But first, the support act, Glass Towers, are excellent. Just teens, from Byron Bay, I got the impression they have a big of a future as Silverchair. To me they came across as a band on the 3rd or 4th album, in terms of polished performance, own personality and song construction. What I really loved was the closing song and the obvious (!) Trail of Dead influence.

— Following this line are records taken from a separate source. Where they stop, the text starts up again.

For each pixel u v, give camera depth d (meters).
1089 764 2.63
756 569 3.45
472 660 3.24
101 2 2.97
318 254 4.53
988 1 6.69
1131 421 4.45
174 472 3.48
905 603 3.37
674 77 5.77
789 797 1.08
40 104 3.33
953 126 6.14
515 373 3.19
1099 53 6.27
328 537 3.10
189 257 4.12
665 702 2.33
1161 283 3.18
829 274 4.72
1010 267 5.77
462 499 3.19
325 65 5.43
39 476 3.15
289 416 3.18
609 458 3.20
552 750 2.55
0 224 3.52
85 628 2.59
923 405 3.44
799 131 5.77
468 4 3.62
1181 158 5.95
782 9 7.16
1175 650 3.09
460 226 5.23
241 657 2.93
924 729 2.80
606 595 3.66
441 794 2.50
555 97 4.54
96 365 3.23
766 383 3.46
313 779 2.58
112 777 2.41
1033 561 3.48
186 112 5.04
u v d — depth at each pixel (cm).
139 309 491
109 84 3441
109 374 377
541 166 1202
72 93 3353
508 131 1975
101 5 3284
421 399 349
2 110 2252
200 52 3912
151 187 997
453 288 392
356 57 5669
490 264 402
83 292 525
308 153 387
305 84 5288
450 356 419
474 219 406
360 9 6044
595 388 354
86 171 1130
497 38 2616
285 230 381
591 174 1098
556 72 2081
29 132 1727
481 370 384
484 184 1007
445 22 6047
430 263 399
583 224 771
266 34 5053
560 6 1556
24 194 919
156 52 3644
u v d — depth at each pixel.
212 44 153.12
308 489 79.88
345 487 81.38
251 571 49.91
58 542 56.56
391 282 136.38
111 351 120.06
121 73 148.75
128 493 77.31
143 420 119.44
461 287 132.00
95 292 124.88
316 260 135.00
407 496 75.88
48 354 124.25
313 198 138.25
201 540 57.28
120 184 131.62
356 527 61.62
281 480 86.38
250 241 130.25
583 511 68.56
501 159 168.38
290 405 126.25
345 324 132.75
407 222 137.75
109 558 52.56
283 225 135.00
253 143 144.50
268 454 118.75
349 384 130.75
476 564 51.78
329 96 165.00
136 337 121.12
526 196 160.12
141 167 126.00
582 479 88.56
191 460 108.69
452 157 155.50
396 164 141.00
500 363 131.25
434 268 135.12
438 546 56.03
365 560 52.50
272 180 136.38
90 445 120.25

I’m usually useless when it comes to hearing songs played live that I haven’t heard before. But of course most of the songs, being by Neil Finn, had an instant catchiness, so I feel I already know the yet-to-be-released first album. The quality is consistent with Neil’s last few albums, with Crowded House and Tim Finn. Neil was a little bit funny, a little bit self-absorbed. He reminded me a bit of the the introspective self-righteousness of Grant Lee Buffalo and Lloyd Cole live, but not nearly as bad. The rest of the band were cool. Cool.

I loved it when one of their original songs (?) merged into Are Friends Electric by Gary Numan. It was a brilliant cover, and with some positive criticism, has the potential to become a new Tom’s Diner.

Not that he is running out of steam, but I have noticed recently that the introduction of female backing vocals can really revive a singer-songwriter’s career. Recently I have noticed this with Ed Harcourt and Robert Plant, and years ago for me this improved the work of…. Gary Numan.